The potential of Latin America
Otherwise, several non-OPEC emerging markets in Latin America are seen as potential sources of oil supply.
On June 6, international media reported that Italian energy company Eni and its Spanish counterpart Repsol could start shipping Venezuelan oil to Europe as early as next monththe United States having eased certain sanctions against the South American country and authorized the resumption of oil-for-debt exchanges.
Meanwhile, Argentina’s oil production from shale deposits hit decade-high levels in January, and analysts said further infrastructure investment could help the country almost double its total production by 2026 and to increase exports from current levels of less than 100,000 bpd to more than 500,000 bpd.
The Argentine government is working on a bill to ease capital controls on access to foreign currencieswhich would encourage companies in the energy sector to increase oil production for export.
Elsewhere on the continent, Colombian President Ivan Duque said his country could produce additional oil to meet EU needs, but stressed it needed more foreign investment in exploration and production .
Colombia’s oil production averaged 740,000 bpd from January to November 2021, and the government has announced a target to increase production in 2022 to reach 780,000-800,000 bpd.
Mexico is another potential supplier. State-owned oil company Pemex posted a net profit of $6.2 billion in the first quarter of 2022compared to a deficit of $2 billion in the same period in 2021, while production increased by 2.3% year-on-year.
The company enjoys strong public support and received $2.8 billion in public aid between January and March to help it repay its debt and finance the construction of the Olmeca refinery.
In particular, production from Mexico’s private oil fields grew 63% year-over-year in the first four months of 2022.
Impact on energy transition
With oil demand on the rise, especially in light of supply shortages resulting from the Russian invasion of Ukraine, the situation has sparked a debate on the implications this could have for the energy transition in emerging oil-exporting markets.
While some are likely to increase oil production in the short term to help meet global demand, many governments and energy companies remain engaged in the long-term deployment of renewable energies.
For example, Saudi Arabia, the world’s largest oil exporter, aims to produce 50% of its electricity from clean sources by 2030including rapidly increasing its total solar power capacity from 455 MW currently to 40 GW by 2025.
Major projects include a $5 billion hydrogen plant in the NEOM smart city, as well as 400 MW of solar generating capacity and the world’s largest off-grid energy storage facility in the Red Sea residential and tourism megaproject.

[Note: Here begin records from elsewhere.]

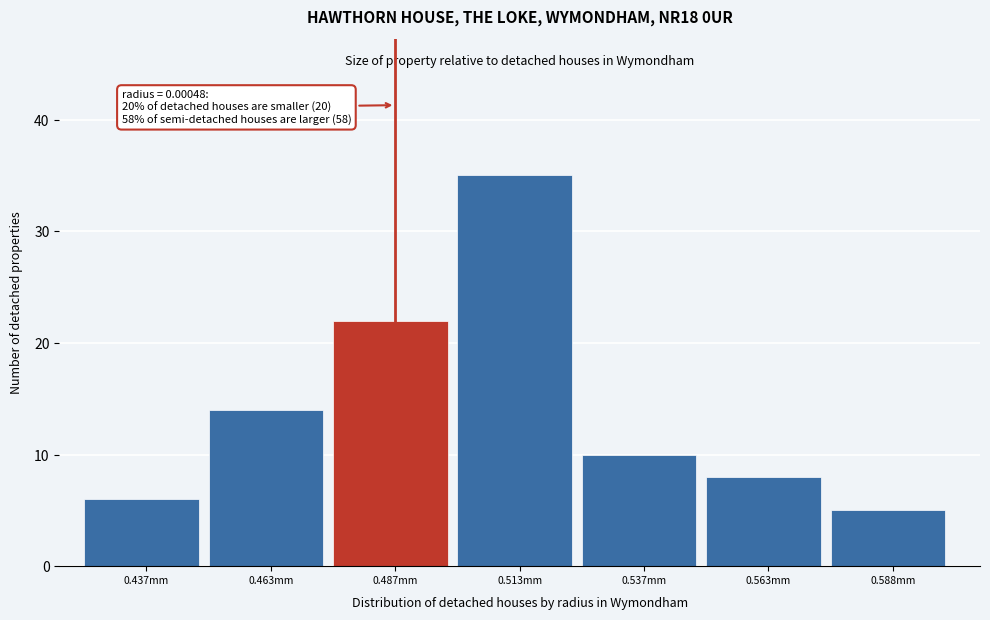

Reading left to right, list all the values displayed in this chart.

0.437mm=6	0.463mm=14	0.487mm=22	0.513mm=35	0.537mm=10	0.563mm=8	0.588mm=5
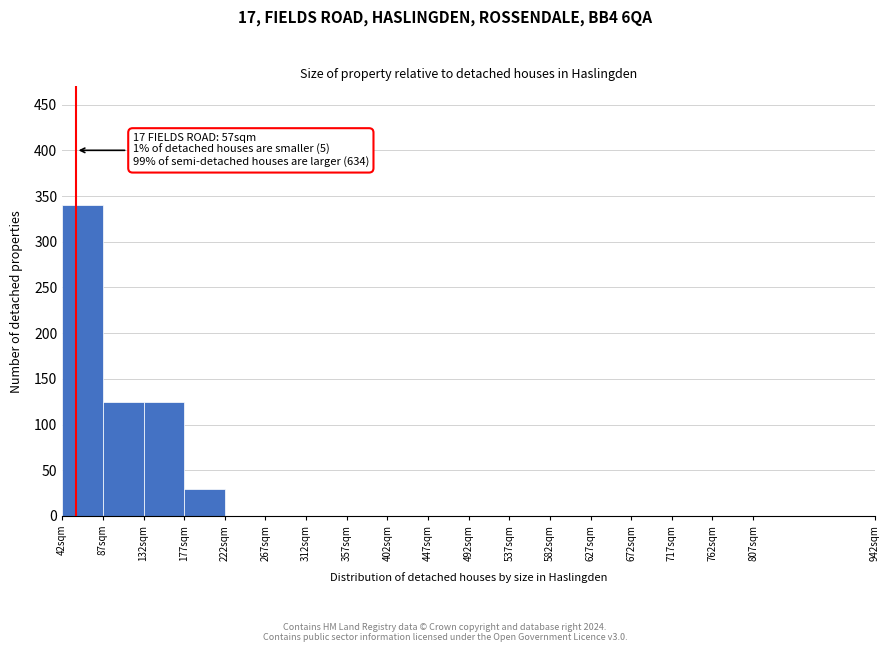

Which range on the x-axis has the tallest bar?

42 to 87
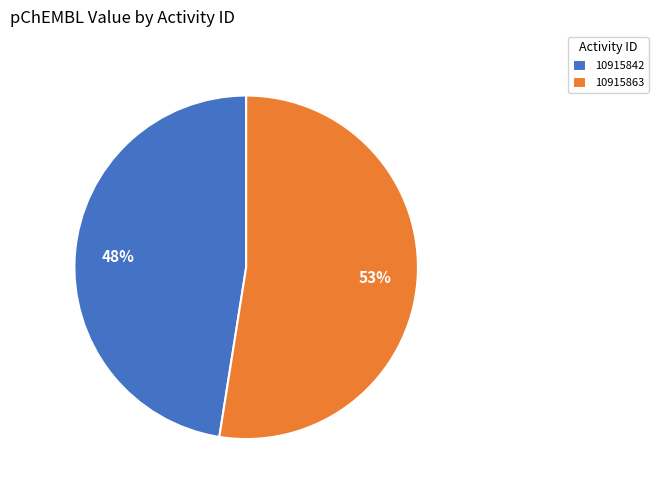

Does any single category account for the majority?

Yes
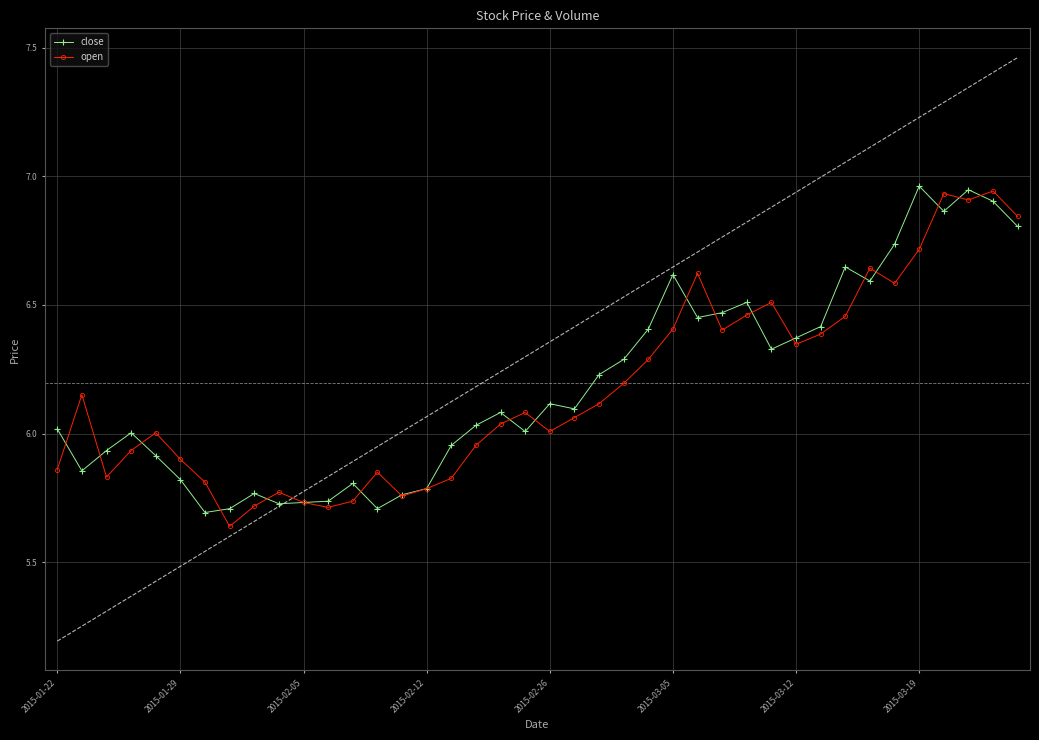

True or false: open has more than 2 interior local peaks.

True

The United Arab Emirates is also continuing with its transition plans. Last month, the government invited companies to bid for a 40% stake in a new 1.5 GW solar power plant in Abu Dhabi.
Latin American countries have also increased their investments in renewable energy after a pandemic collapse in 2020.
International media reported that the continent added record solar and wind capacity of 17.5 GW in 2021. Mexico, Argentina, Brazil and Chile produce more than 10% of their household energy from renewables. $18 billion has recently been invested in new projects in the region.